Work required: Output these lines as a Markdown table with the columns Row and Line, giving each nonblank line a row number and omitting blank lines. Leave the pictures out of the answer.
====== The input
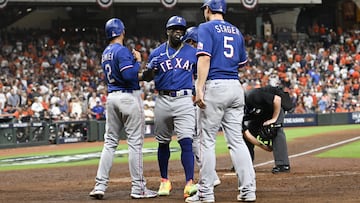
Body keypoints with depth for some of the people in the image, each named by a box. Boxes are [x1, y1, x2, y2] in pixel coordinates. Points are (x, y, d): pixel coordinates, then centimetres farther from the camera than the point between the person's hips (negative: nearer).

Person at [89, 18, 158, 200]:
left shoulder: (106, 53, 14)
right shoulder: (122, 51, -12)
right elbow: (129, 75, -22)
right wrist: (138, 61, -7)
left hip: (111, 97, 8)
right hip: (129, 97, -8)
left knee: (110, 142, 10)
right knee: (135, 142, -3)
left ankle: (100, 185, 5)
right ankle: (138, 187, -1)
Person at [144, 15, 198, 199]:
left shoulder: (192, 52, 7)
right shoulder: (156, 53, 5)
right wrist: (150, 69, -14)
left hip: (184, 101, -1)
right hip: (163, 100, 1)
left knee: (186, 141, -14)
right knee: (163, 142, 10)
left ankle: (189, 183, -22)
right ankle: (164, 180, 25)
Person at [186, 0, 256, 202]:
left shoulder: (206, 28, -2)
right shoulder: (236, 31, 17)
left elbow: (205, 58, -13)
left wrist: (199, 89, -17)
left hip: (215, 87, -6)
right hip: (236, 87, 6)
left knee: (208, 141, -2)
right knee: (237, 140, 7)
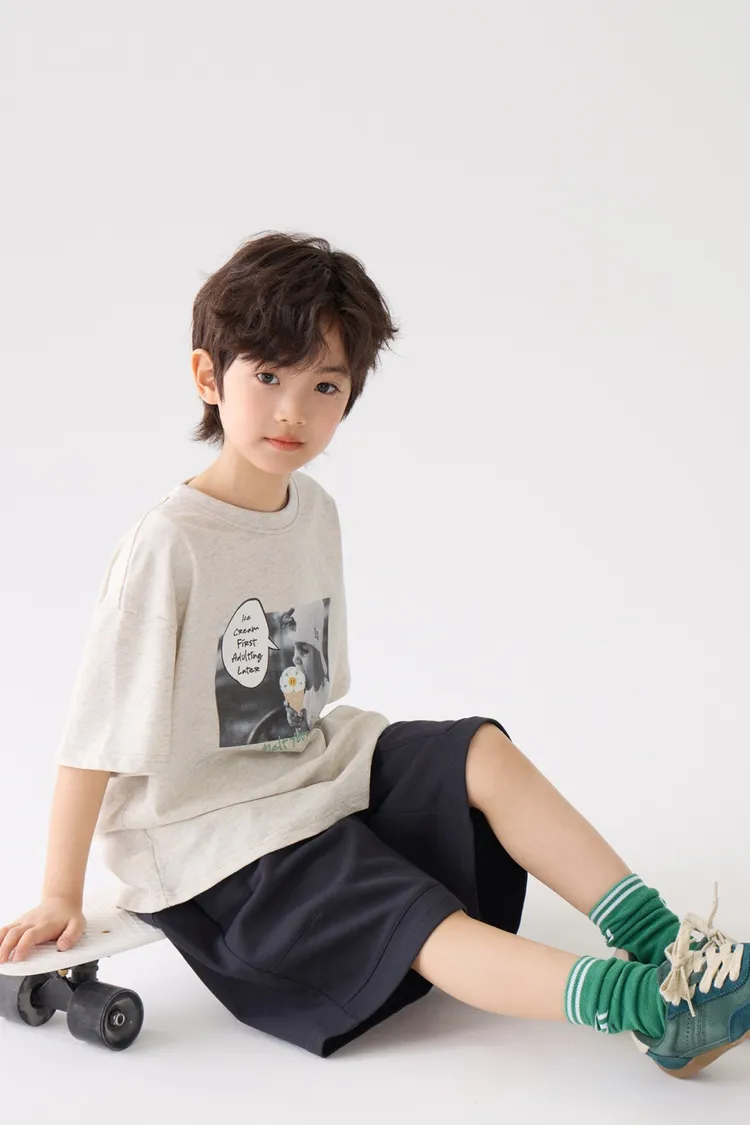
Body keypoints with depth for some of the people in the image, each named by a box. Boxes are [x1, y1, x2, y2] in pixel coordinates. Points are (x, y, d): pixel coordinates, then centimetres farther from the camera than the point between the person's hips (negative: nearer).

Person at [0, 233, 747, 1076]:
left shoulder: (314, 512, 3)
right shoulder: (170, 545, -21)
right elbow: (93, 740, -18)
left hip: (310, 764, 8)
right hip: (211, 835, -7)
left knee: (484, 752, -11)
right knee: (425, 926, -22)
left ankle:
============
Response box:
| Row | Line |
|---|---|
| 1 | Body keypoints with depth for some of the people in the image, each named by a box. Boxes are [x1, y1, x2, y2] in pixel coordinates. Points are (x, y, d): pixel coordinates, then centimetres farther from the camera than the point between the person's hips (negative: nearer). |
| 2 | Person at [89, 18, 158, 200]: |
| 3 | left shoulder: (106, 53, 14) |
| 4 | right shoulder: (122, 51, -12) |
| 5 | right elbow: (129, 75, -22) |
| 6 | right wrist: (138, 61, -7) |
| 7 | left hip: (111, 97, 8) |
| 8 | right hip: (129, 97, -8) |
| 9 | left knee: (110, 142, 10) |
| 10 | right knee: (135, 142, -3) |
| 11 | left ankle: (100, 185, 5) |
| 12 | right ankle: (138, 187, -1) |
| 13 | Person at [144, 15, 198, 199]: |
| 14 | left shoulder: (192, 52, 7) |
| 15 | right shoulder: (156, 53, 5) |
| 16 | right wrist: (150, 69, -14) |
| 17 | left hip: (184, 101, -1) |
| 18 | right hip: (163, 100, 1) |
| 19 | left knee: (186, 141, -14) |
| 20 | right knee: (163, 142, 10) |
| 21 | left ankle: (189, 183, -22) |
| 22 | right ankle: (164, 180, 25) |
| 23 | Person at [186, 0, 256, 202]: |
| 24 | left shoulder: (206, 28, -2) |
| 25 | right shoulder: (236, 31, 17) |
| 26 | left elbow: (205, 58, -13) |
| 27 | left wrist: (199, 89, -17) |
| 28 | left hip: (215, 87, -6) |
| 29 | right hip: (236, 87, 6) |
| 30 | left knee: (208, 141, -2) |
| 31 | right knee: (237, 140, 7) |
| 32 | Body keypoints with depth for some of the people in the image, each named by a box. Boxes are [x1, y1, x2, y2] in pixel coordinates. Points are (x, y, d): pixel coordinates, then centimetres farther from the camera than the point between the person's hips (negative: nearer). |
| 33 | Person at [0, 233, 747, 1076]: |
| 34 | left shoulder: (314, 512, 3) |
| 35 | right shoulder: (170, 545, -21) |
| 36 | right elbow: (93, 740, -18) |
| 37 | left hip: (310, 764, 8) |
| 38 | right hip: (211, 835, -7) |
| 39 | left knee: (484, 752, -11) |
| 40 | right knee: (425, 926, -22) |
| 41 | left ankle: |